I am trying to solve the following problem.
Let the following incidence matrix of an undirected graph with four nodes $$ B = \begin{bmatrix}1 & 0 & -1 & 0 & 0 \\ -1 & 1 & 0 & 1 & 0 \\ 0 & -1 & 1 & 0 & 1 \\ 0 & 0 & 0 & -1 & -1 \end{bmatrix}, $$ and now I set all the elements of the first row of $B$ to zero, therefore we have the following "incidence" matrix $$ B_d = \begin{bmatrix}0 & 0 & 0 & 0 & 0 \\ -1 & 1 & 0 & 1 & 0 \\ 0 & -1 & 1 & 0 & 1 \\ 0 & 0 & 0 & -1 & -1 \end{bmatrix}. $$
It is straightforward to check that $BB_d^T$ looks like the Laplacian matrix $L = BB^T$ but with all the elements of first column set to zero. Also note that $B^TB_d$ is symmetric.
My question is how to prove that $B^TB_d$ is positive semidefinite?
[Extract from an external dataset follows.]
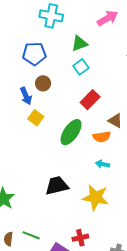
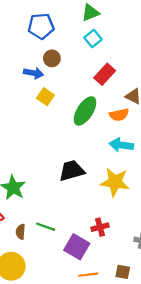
blue arrow: (26, 96) -> (34, 73), turned -54
cyan arrow: (103, 164) -> (121, 145), size x1.5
We know that the non-zero eigenvalues of $BB_d^T$, which are positive just applying Gershgorin circle theorem to its columns (easy to check since all the columns excepting the first one are equal to L) are also present in $B^TB_d$. The problem is that $B^TB_d$ is bigger than $BB_d^T$, so I am missing the other two eigenvalues.
Numerically it can be shown that the eigenvalues of $B^TB_d$ are the same as $BB_d^T$ plus one zero, so it is the spectrum of $L$ from the 'directed graph' and an additional zero.